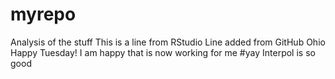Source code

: # myrepo
Analysis of the stuff
This is a line from RStudio
Line added from GitHub
Ohio
Happy Tuesday!
I am happy that is now working for me #yay
Interpol is so good
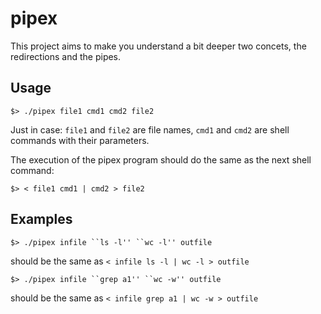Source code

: # pipex

This project aims to make you understand a bit deeper two concets, the redirections and the pipes.
 
## Usage

`$> ./pipex file1 cmd1 cmd2 file2`

Just in case: `file1` and `file2` are file names, `cmd1` and `cmd2` are shell commands with
their parameters.

The execution of the pipex program should do the same as the next shell command:

`$> < file1 cmd1 | cmd2 > file2`

## Examples

`$> ./pipex infile ``ls -l'' ``wc -l'' outfile`

should be the same as `< infile ls -l | wc -l > outfile`

`$> ./pipex infile ``grep a1'' ``wc -w'' outfile`

should be the same as `< infile grep a1 | wc -w > outfile`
* * *
# [PROBLEM TO SOLVE]
Exact repetition of each line above is expected; images are to be omitted.

# [SOLUTION BELOW]
Source code

: # myrepo
Analysis of the stuff
This is a line from RStudio
Line added from GitHub
Ohio
Happy Tuesday!
I am happy that is now working for me #yay
Interpol is so good
Source code

: # pipex

This project aims to make you understand a bit deeper two concets, the redirections and the pipes.
 
## Usage

`$> ./pipex file1 cmd1 cmd2 file2`

Just in case: `file1` and `file2` are file names, `cmd1` and `cmd2` are shell commands with
their parameters.

The execution of the pipex program should do the same as the next shell command:

`$> < file1 cmd1 | cmd2 > file2`

## Examples

`$> ./pipex infile ``ls -l'' ``wc -l'' outfile`

should be the same as `< infile ls -l | wc -l > outfile`

`$> ./pipex infile ``grep a1'' ``wc -w'' outfile`

should be the same as `< infile grep a1 | wc -w > outfile`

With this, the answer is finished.